Money vs. academic achievement
I see the letter-writing campaign has begun for passage of two school district funding questions that will be on the ballot this November. I can sum up all of the arguments in an oft-heard phrase, “The children are our future.”
In fact, let’s use a little bit more of that quote: “Teach them well and let them lead the way. Show them all the beauty they possess inside.”
Clearly wisdom from a very sage individual. Of course that individual is Whitney Houston from the song “The Greatest Love of All” in 1985.
I’m not saying it’s not a nice sentiment but let’s not lose our heads. It’s not from the Bible, as someone told me when I was asked where they thought it came from.
The reason I bring it up is that kind of thinking is what some believe to be an argument coup de grace when it comes to discussions on educational spending. That of course is silly, because there’s nothing about the future that’s going to be very rosy for anyone if you don’t take care of the present — spending your money wisely for example.
But really the main thing we need to get out of the way is the consistently disproven notion of some sort of relationship between the spending of money in school districts and educational achievement.
There is none. After the common-sense idea that you need to get students out of the rain and not doing their math homework with a stick — the return on investment quickly withers and eventually disappears.
In 2014, CBS News in Washington published a story about a Cato Institute study finding that over the last 40 years we have nationally tripled the per-student spending and doubled the staffing in our schools, while seeing a decline in mathematics and verbal skills.
The study noted that over that same period, productivity in almost every other field had increased while achievement levels in education remained stagnant.
The analysis also found that private schools operated with budgets about 34 percent lower than public institutions yet generally showed higher student achievement.
Interestingly, the study also noted that four states during the period in question had experienced multiyear periods of decreased funding and had not experienced noticeable declines in test scores.
Last year, National Public Radio conducted something they called the “School Money Project” in which they examined the situation in Camden, New Jersey schools where in the late 1990s a federal court ordered substantial increases to their educational budget. However, as the piece points out, that even now spending $23,000 (2.5 times the national average) per student, there has been little progress.
Part of the argument for increasing our spending measures is that next year’s per student funding for School District 51 at $7,278, is about $400 below the state average and $2,000 below the national.
What you get for academic achievement is somewhat hard to measure and open to interpretation but looking at the rating of high schools across the nation by U.S. News & World Report we see they rate our school district’s high school student’s proficiency in English at 46 percent and mathematics at 25 percent.
To show the effect that money has on educational achievement, let’s look at the Detroit school district. It spends $18,000 per student in total expenditures or the lower figure of $13,300 per student in the mysterious “current expenditure” citation used by the district.
With that, they managed to have 7 percent of their students proficient in reading and 4 percent of their students proficient in math.

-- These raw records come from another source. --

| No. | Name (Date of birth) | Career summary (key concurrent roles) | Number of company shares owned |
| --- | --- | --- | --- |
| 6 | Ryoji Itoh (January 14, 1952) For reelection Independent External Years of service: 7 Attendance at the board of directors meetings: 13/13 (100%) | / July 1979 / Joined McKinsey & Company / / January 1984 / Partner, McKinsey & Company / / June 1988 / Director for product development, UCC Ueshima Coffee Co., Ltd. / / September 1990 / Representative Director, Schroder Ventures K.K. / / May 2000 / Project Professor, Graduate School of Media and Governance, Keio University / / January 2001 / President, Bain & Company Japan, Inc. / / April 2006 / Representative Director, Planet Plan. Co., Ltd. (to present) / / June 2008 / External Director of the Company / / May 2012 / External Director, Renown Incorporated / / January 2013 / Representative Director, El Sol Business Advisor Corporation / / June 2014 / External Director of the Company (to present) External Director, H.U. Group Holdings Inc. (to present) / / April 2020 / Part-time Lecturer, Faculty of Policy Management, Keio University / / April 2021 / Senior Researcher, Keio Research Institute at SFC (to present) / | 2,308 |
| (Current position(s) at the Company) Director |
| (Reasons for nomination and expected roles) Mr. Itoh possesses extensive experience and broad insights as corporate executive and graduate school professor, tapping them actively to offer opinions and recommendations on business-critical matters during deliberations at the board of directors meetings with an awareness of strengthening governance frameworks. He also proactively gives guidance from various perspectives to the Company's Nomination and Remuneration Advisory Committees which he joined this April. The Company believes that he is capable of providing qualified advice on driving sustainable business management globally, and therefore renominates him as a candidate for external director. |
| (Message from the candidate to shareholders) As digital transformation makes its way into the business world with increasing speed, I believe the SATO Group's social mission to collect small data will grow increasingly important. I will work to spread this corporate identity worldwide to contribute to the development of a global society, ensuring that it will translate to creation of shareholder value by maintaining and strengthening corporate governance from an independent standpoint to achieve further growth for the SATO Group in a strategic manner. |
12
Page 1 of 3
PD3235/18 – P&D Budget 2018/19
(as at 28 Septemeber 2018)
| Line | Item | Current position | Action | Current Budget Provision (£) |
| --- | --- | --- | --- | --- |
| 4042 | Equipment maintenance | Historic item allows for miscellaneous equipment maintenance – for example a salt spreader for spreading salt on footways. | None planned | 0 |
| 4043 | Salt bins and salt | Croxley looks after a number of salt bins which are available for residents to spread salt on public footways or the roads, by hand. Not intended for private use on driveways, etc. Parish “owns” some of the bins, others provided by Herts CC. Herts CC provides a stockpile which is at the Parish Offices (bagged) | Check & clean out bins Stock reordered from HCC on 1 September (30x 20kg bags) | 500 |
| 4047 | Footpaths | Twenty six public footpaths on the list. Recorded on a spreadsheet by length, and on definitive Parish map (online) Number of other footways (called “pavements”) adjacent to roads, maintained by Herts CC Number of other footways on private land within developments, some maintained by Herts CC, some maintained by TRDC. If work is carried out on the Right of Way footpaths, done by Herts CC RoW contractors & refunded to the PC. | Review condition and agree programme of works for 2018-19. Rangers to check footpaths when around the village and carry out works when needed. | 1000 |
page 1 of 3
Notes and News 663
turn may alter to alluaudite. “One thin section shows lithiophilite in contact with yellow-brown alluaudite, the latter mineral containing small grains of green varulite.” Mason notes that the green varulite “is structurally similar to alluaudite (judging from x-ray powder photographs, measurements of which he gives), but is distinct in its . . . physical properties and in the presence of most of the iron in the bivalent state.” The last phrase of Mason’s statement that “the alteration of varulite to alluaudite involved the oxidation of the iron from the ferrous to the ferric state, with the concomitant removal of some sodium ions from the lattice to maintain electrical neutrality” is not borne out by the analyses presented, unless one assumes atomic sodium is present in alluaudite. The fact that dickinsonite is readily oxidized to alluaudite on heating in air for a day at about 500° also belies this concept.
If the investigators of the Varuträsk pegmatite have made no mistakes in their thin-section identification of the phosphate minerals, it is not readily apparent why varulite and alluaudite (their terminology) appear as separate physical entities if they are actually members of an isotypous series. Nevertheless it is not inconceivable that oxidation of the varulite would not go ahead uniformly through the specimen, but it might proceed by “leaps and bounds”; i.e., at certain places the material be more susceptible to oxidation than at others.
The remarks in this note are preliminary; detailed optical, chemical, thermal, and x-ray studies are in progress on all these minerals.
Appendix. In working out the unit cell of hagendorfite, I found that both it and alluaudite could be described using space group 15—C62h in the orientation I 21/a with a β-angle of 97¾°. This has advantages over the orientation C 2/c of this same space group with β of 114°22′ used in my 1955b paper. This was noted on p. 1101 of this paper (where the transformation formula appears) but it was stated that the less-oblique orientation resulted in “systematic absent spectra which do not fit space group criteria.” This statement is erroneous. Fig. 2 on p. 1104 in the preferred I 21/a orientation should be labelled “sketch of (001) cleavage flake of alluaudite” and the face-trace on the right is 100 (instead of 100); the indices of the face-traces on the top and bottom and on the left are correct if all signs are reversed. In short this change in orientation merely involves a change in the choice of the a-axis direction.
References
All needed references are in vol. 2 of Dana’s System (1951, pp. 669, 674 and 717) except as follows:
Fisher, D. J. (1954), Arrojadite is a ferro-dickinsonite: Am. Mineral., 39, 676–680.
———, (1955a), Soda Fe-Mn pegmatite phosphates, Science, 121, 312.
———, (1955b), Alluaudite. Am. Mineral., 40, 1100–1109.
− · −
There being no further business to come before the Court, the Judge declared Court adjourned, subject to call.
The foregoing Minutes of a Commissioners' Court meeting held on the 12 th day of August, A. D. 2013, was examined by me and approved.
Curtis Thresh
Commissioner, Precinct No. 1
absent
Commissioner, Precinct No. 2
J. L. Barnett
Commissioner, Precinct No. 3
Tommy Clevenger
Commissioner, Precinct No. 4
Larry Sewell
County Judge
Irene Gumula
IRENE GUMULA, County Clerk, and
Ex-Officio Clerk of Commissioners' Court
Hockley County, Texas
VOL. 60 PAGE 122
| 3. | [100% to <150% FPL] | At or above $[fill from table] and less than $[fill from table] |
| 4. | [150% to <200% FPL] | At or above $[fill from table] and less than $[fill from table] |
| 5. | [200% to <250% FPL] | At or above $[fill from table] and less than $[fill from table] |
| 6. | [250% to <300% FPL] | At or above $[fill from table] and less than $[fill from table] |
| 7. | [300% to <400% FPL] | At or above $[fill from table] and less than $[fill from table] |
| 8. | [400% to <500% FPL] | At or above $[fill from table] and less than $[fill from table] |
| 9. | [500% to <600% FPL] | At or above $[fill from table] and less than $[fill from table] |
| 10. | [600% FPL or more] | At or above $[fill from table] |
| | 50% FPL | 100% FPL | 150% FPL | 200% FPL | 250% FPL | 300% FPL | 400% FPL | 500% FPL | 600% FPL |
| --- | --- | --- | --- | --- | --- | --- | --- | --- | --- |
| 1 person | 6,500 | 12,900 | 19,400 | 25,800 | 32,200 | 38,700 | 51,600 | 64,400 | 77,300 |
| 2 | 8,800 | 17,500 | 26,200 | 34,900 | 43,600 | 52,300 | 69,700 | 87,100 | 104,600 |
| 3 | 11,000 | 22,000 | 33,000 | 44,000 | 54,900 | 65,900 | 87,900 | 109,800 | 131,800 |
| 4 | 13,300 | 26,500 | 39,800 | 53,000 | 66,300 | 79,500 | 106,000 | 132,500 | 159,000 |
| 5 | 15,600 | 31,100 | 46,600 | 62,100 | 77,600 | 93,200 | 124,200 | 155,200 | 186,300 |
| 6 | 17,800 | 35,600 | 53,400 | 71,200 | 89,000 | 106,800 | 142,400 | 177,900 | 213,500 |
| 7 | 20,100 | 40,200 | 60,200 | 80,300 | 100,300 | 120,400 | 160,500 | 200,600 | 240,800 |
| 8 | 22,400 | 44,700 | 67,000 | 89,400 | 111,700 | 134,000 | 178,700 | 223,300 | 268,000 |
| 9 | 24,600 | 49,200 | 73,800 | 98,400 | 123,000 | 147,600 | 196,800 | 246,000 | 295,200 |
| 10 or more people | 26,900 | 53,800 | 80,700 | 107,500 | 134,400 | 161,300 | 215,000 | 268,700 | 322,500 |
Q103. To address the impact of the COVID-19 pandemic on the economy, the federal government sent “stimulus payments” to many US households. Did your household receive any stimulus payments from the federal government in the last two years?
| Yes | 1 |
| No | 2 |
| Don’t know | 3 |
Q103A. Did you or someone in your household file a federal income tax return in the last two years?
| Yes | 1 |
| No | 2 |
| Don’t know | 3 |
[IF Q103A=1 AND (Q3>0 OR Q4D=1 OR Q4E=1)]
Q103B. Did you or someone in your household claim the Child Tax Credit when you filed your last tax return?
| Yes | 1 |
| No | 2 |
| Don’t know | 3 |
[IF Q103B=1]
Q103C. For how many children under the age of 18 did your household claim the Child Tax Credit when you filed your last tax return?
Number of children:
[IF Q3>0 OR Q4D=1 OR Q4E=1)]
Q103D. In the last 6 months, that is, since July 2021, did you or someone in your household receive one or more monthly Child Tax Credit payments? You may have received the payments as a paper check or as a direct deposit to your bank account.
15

Draw your own conclusions on more money equals better performance, but if both measures are passed in Mesa County, a $200,000 homeowner will pay about $118 per year and a business owner with the same value property will pay $432 per year and large commercial property owners, like malls and grocery stores, will pay $2,161 per year per million dollars of property value.
All of these costs will be reflected back to the consumer/taxpayer in addition to their direct payment.
As usual, some good and necessary ideas like repairs and teacher salaries are lost in the fog of unfocused general priorities and vague descriptions that do nothing but put the sensible expenditures at risk.
School district taxpayers aren’t tightwads who don’t care if students sit in classrooms with leaking ceilings, but they are value-sensitive with their money.
Consistently, public officials do not seem to understand that smaller, narrowly tailored and well explained projects with reasonable timespans will be accepted by the voters.
Spraying a fire hose of money in every direction but the fire just won’t work. The fire is student achievement. Ask for a smaller hose that seems to be aimed directly at the fire and taxpayers will buy it for you.